On ne peut parler de grande réussite quant au passage aux affaires de l’ancien chancelier social-démocrate alors qu’il était devenu la coqueluche des droites européennes et des représentants du patronat. On a donc entendu une petite musique médiatique louangeuse assez loin de la réalité chiffrée.

FMA : Vous montrez aussi qu'il faut changer nos idées reçues sur les questions liées à la compétitivité comparée entre nos deux pays. La problématique des dépenses contraintes en France est par exemple très oubliée des discours politiques. Vous rappelez aussi qu'à plus long terme les dynamiques démographiques vont conduire les problématiques à s'inverser.


Les Allemands ont eux aussi compris que leur démographie était déclinante, en partie pour les raisons que j'ai évoquées, l'accès des femmes à l'emploi, en particulier. Dans l'immédiat, notre démographie nous pèse car les jeunes sont inactifs et que le rapport actif/inactif en France nous est par conséquent bien plus défavorable.
Bien entendu dans l'avenir ce taux va s'inverser et les actifs français seront mieux lotis que les allemands mais nous devons faire avec la situation actuelle. Notre taux de natalité actuel a eu aussi des conséquences sur le marché de l'immobilier bien qu'une forme de spéculation soit loin d'être sans impact.

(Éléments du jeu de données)
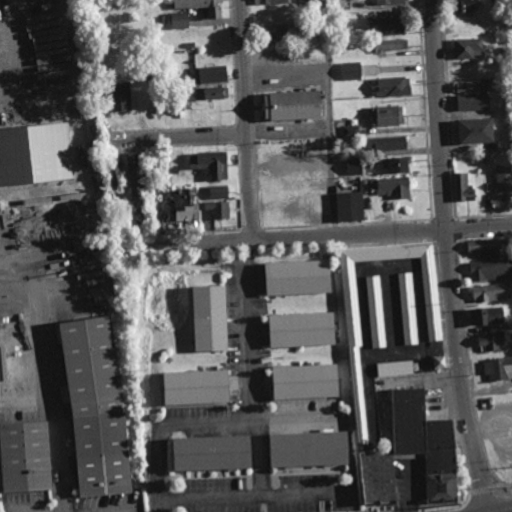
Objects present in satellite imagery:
building: (301, 1)
building: (268, 2)
building: (269, 2)
building: (388, 2)
building: (389, 2)
building: (340, 5)
building: (197, 6)
building: (198, 6)
building: (462, 6)
building: (463, 6)
building: (269, 14)
building: (160, 20)
building: (179, 20)
building: (178, 21)
building: (317, 26)
building: (385, 26)
building: (385, 26)
building: (269, 34)
building: (270, 34)
building: (189, 45)
building: (390, 45)
building: (390, 45)
building: (467, 48)
building: (468, 49)
building: (505, 52)
road: (232, 62)
building: (350, 71)
building: (209, 74)
building: (209, 75)
road: (285, 75)
building: (471, 75)
building: (392, 86)
building: (395, 86)
building: (472, 87)
building: (210, 93)
building: (207, 95)
building: (117, 96)
building: (118, 98)
building: (471, 102)
building: (471, 103)
building: (290, 105)
building: (291, 107)
road: (448, 109)
road: (424, 110)
building: (180, 111)
road: (252, 114)
building: (386, 115)
building: (386, 115)
road: (328, 118)
road: (244, 121)
road: (244, 123)
building: (352, 129)
road: (173, 130)
building: (474, 130)
building: (477, 130)
road: (287, 131)
building: (349, 131)
road: (236, 133)
road: (178, 137)
building: (387, 141)
road: (245, 143)
building: (384, 143)
road: (173, 147)
building: (483, 153)
building: (34, 154)
building: (35, 154)
building: (210, 161)
building: (398, 162)
building: (209, 163)
building: (354, 165)
building: (396, 165)
building: (353, 166)
building: (115, 171)
building: (134, 174)
building: (135, 174)
building: (114, 175)
building: (504, 181)
building: (503, 183)
building: (392, 185)
road: (240, 187)
building: (389, 187)
building: (461, 187)
building: (463, 187)
building: (219, 190)
building: (218, 192)
building: (186, 203)
building: (351, 204)
building: (186, 205)
building: (349, 206)
building: (218, 207)
building: (218, 209)
road: (483, 216)
road: (443, 219)
road: (385, 222)
road: (336, 225)
road: (295, 226)
road: (251, 229)
road: (455, 229)
road: (224, 230)
road: (329, 237)
road: (483, 239)
building: (483, 248)
building: (484, 248)
road: (252, 253)
road: (447, 257)
building: (490, 268)
building: (490, 269)
building: (298, 276)
building: (297, 277)
building: (490, 292)
building: (491, 292)
building: (383, 306)
building: (408, 307)
building: (406, 308)
building: (374, 311)
building: (375, 312)
building: (382, 312)
building: (209, 315)
building: (488, 315)
building: (487, 316)
building: (209, 318)
building: (302, 328)
building: (301, 330)
building: (491, 341)
building: (493, 341)
road: (468, 366)
building: (394, 368)
building: (395, 368)
building: (498, 368)
building: (499, 368)
road: (253, 379)
road: (51, 380)
building: (304, 381)
building: (305, 381)
building: (194, 385)
building: (195, 387)
building: (95, 406)
building: (95, 406)
road: (212, 426)
building: (425, 442)
building: (426, 442)
building: (306, 448)
building: (308, 449)
building: (209, 451)
building: (210, 453)
building: (24, 456)
building: (25, 456)
building: (376, 475)
building: (377, 477)
road: (507, 485)
road: (484, 490)
road: (255, 496)
road: (505, 498)
power tower: (457, 507)
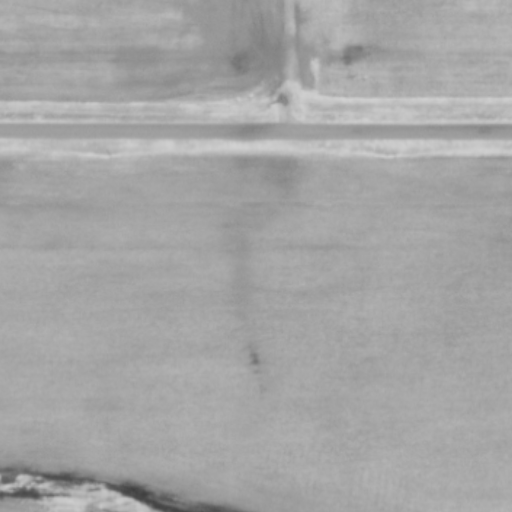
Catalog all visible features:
road: (256, 130)
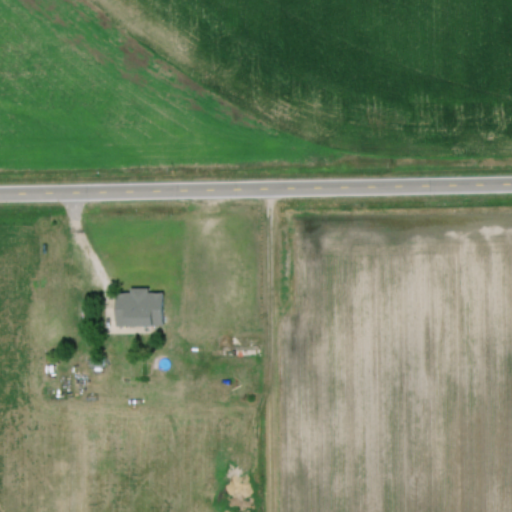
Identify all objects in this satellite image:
road: (256, 189)
road: (130, 270)
building: (147, 309)
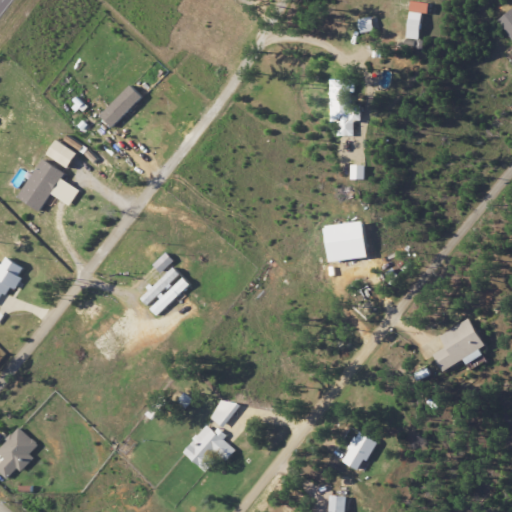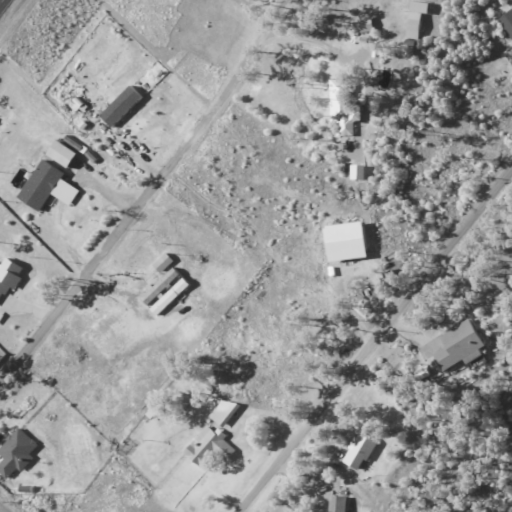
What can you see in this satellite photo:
road: (2, 2)
building: (413, 18)
building: (363, 24)
road: (310, 51)
building: (122, 106)
building: (343, 107)
building: (62, 154)
building: (359, 172)
building: (48, 187)
road: (146, 195)
building: (346, 241)
building: (165, 262)
building: (9, 276)
building: (166, 291)
road: (374, 341)
building: (462, 341)
building: (224, 412)
building: (209, 447)
building: (359, 450)
building: (18, 453)
building: (338, 503)
road: (3, 508)
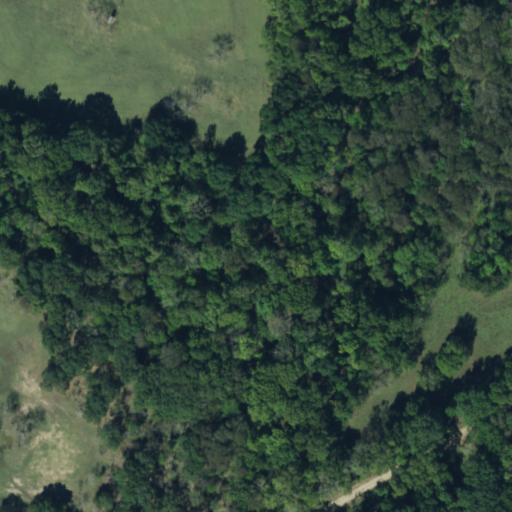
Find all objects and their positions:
road: (416, 460)
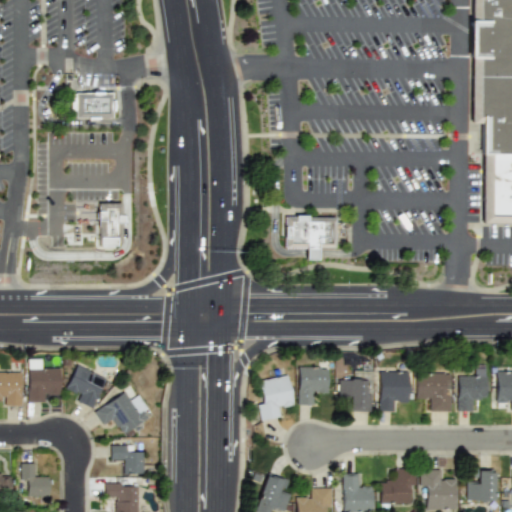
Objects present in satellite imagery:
road: (373, 25)
road: (64, 30)
road: (106, 33)
road: (103, 66)
road: (340, 67)
building: (492, 78)
road: (290, 99)
building: (491, 103)
building: (89, 105)
building: (95, 105)
road: (21, 112)
road: (376, 115)
road: (79, 122)
road: (124, 134)
road: (55, 150)
road: (188, 152)
road: (222, 153)
road: (461, 153)
road: (376, 159)
road: (10, 172)
road: (104, 178)
building: (496, 190)
road: (376, 201)
road: (7, 212)
road: (275, 214)
building: (106, 222)
road: (42, 223)
building: (307, 233)
building: (307, 236)
road: (368, 244)
road: (3, 245)
road: (485, 246)
road: (1, 258)
road: (342, 258)
road: (309, 259)
road: (11, 265)
traffic signals: (188, 276)
road: (117, 295)
road: (366, 306)
road: (94, 307)
road: (205, 307)
traffic signals: (252, 307)
road: (188, 318)
road: (222, 318)
road: (9, 328)
road: (366, 328)
road: (33, 329)
road: (118, 330)
traffic signals: (155, 330)
road: (205, 330)
road: (255, 351)
traffic signals: (222, 361)
road: (222, 365)
building: (308, 383)
building: (83, 385)
building: (503, 387)
building: (9, 388)
building: (468, 388)
building: (389, 389)
building: (432, 390)
building: (353, 393)
building: (271, 396)
building: (120, 412)
road: (185, 420)
road: (72, 438)
road: (412, 440)
street lamp: (16, 450)
road: (219, 456)
building: (125, 458)
building: (31, 481)
building: (2, 482)
building: (478, 486)
building: (395, 487)
building: (434, 490)
building: (510, 491)
building: (270, 494)
building: (353, 495)
building: (120, 496)
building: (311, 500)
street lamp: (60, 511)
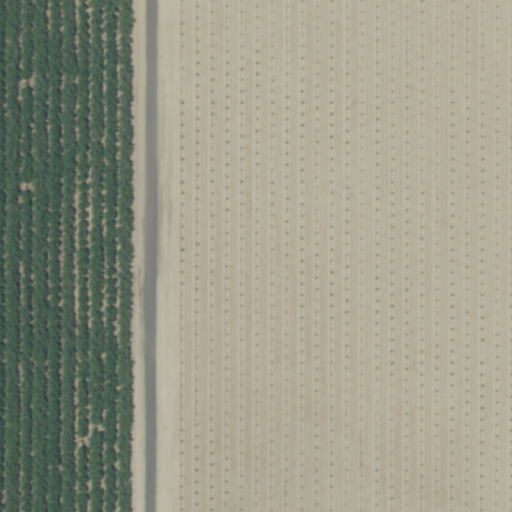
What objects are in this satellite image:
crop: (69, 255)
road: (152, 256)
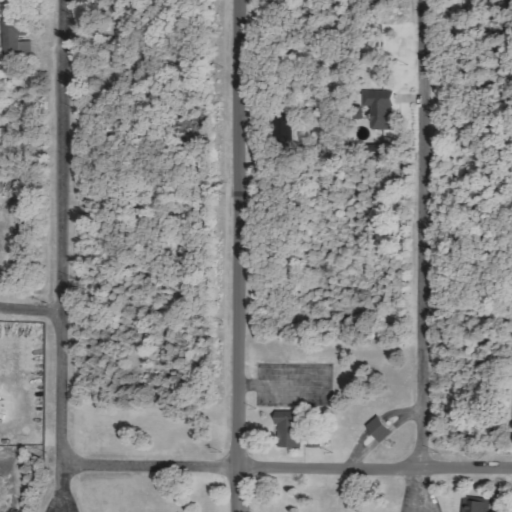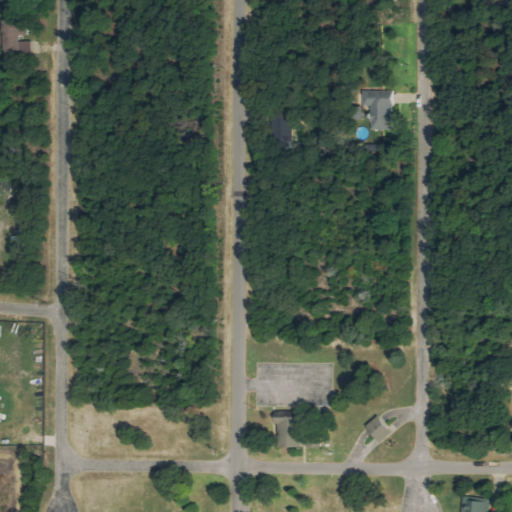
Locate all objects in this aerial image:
building: (18, 35)
building: (382, 107)
road: (421, 233)
road: (60, 255)
road: (237, 256)
building: (382, 428)
building: (292, 431)
road: (285, 466)
building: (477, 506)
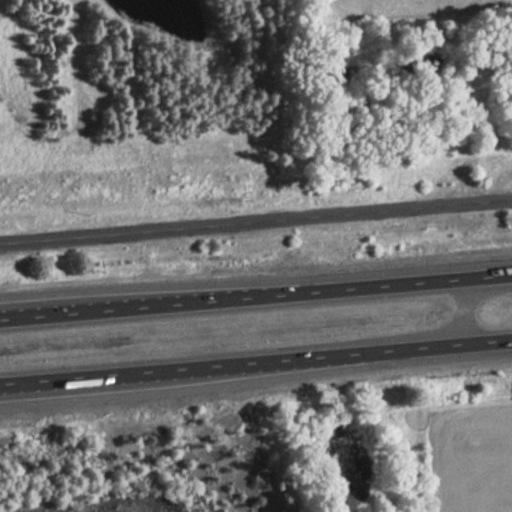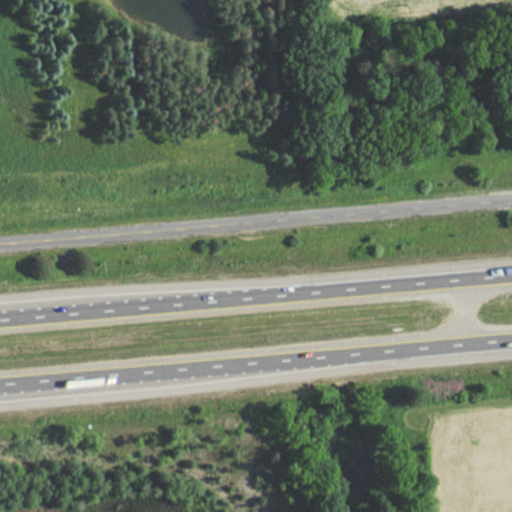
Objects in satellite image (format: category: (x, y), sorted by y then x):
road: (256, 219)
road: (256, 294)
road: (466, 308)
road: (256, 360)
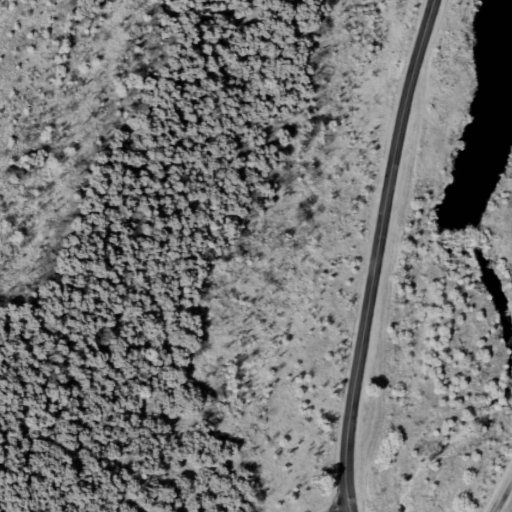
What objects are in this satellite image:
road: (376, 254)
park: (246, 260)
road: (502, 494)
road: (336, 506)
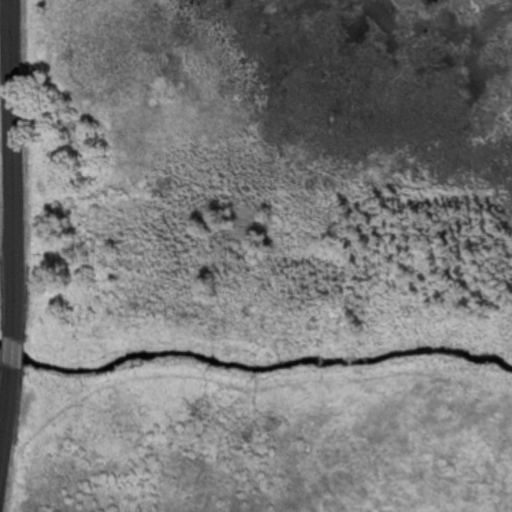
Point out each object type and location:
road: (12, 223)
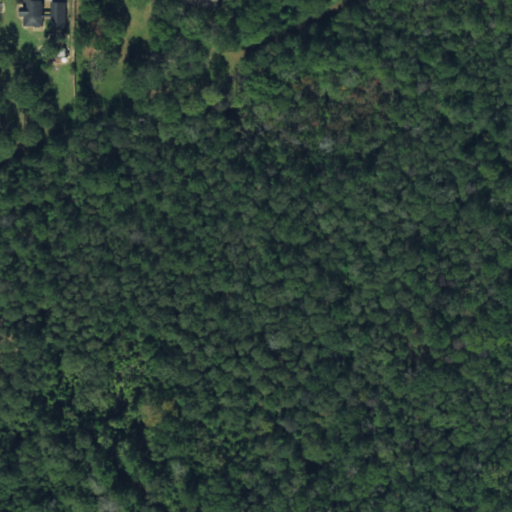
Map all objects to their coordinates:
building: (197, 3)
building: (42, 13)
road: (97, 451)
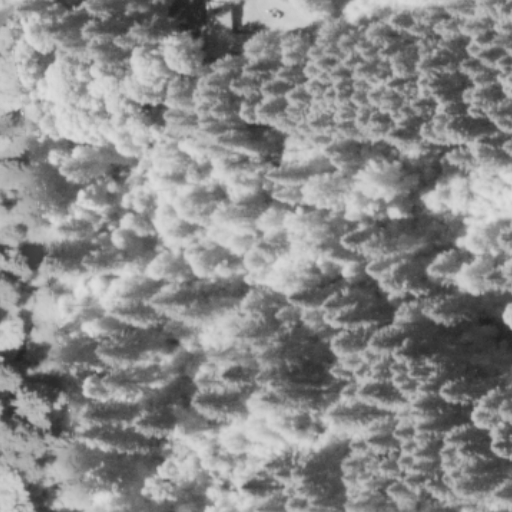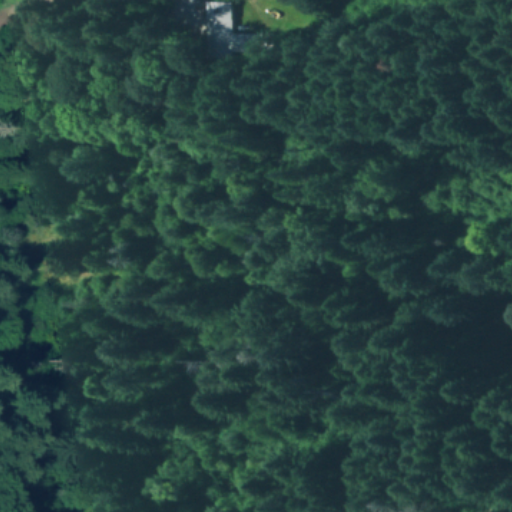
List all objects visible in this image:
building: (232, 32)
building: (237, 33)
road: (102, 108)
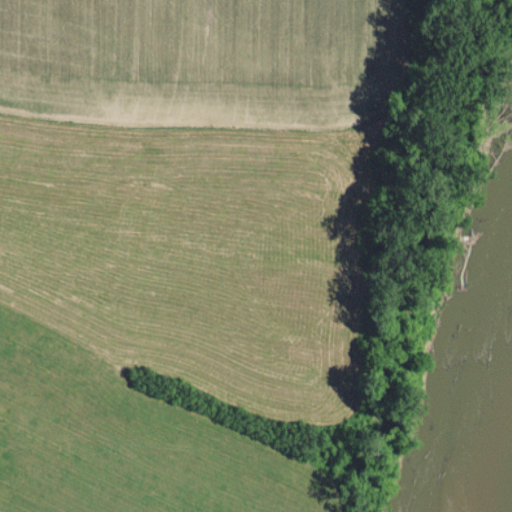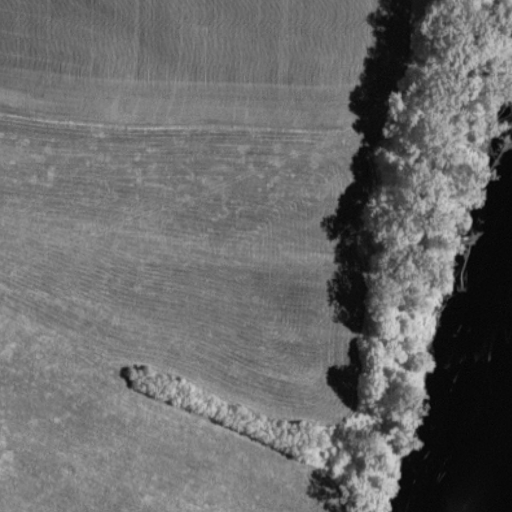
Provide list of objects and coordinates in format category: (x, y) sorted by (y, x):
river: (511, 509)
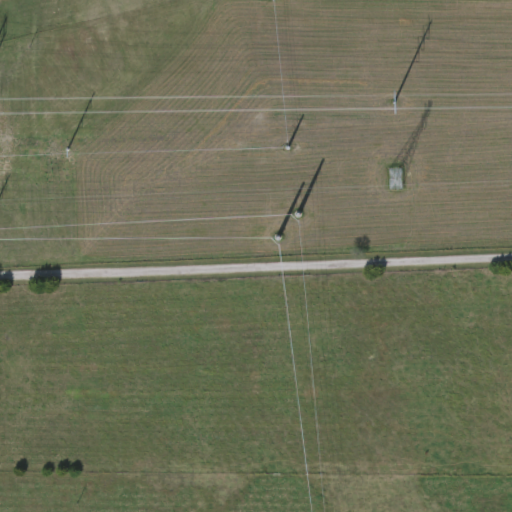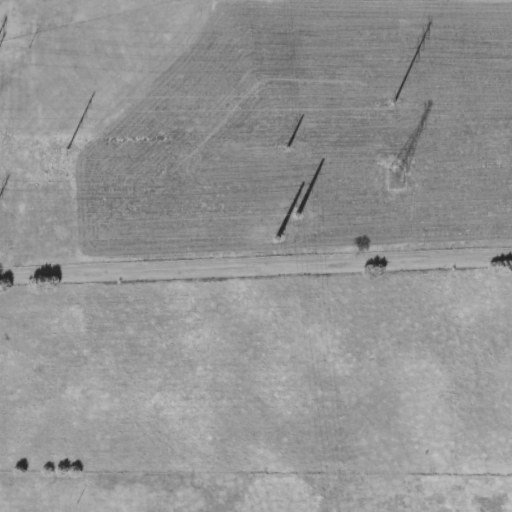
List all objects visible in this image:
power tower: (395, 104)
building: (396, 180)
building: (396, 180)
power tower: (395, 181)
power tower: (299, 216)
power tower: (278, 237)
road: (256, 273)
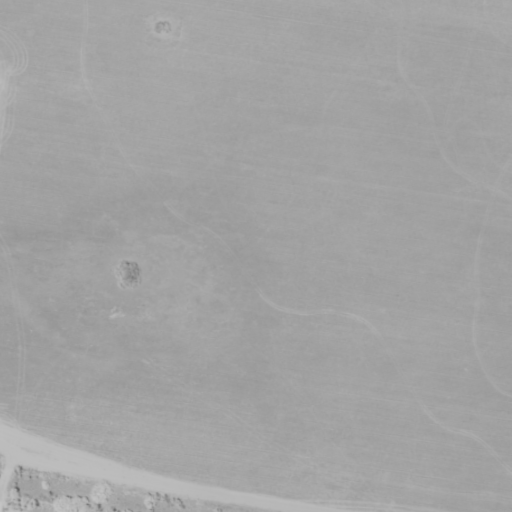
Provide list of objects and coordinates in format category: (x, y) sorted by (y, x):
road: (352, 256)
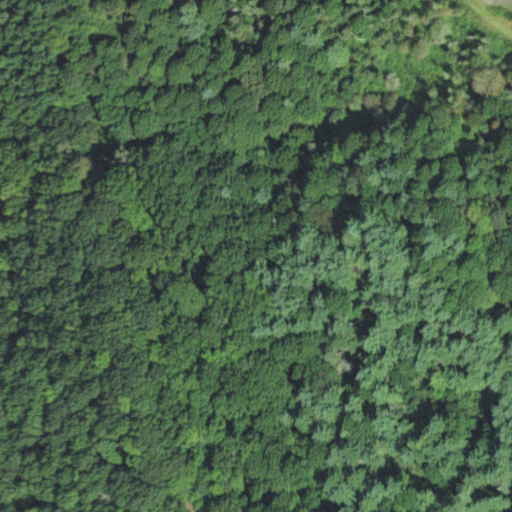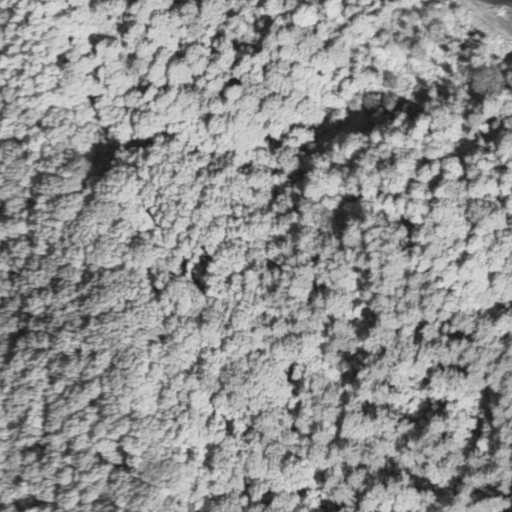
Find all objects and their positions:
road: (483, 9)
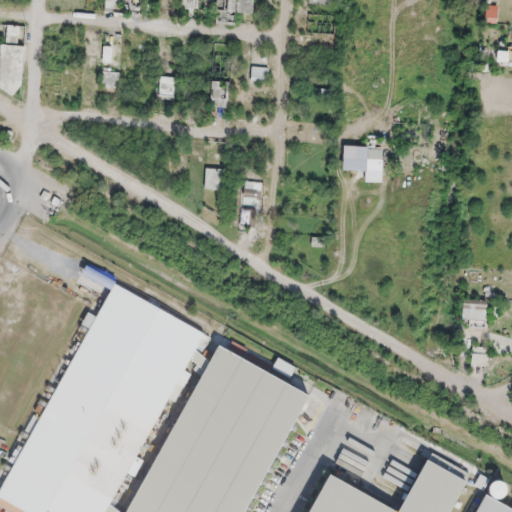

-- Travail à réaliser --
Répondez brièvement aux questions ci-dessous à l'aide de l'entretien sur la France et l'Allemagne.
1. De qui l'ancien chancelier social-démocrate était-il devenu la coqueluche ?
2. Quelle problématique française est très oubliée des discours politiques ?
3. Pourquoi la démographie française pèse-t-elle dans l'immédiat ?

-- Solution proposée --
1. Il était devenu la coqueluche des droites européennes et des représentants du patronat.
2. Il s'agit de la problématique des dépenses contraintes.
3. Elle pèse parce que les jeunes sont inactifs, ce qui rend le rapport actif/inactif en France bien plus défavorable.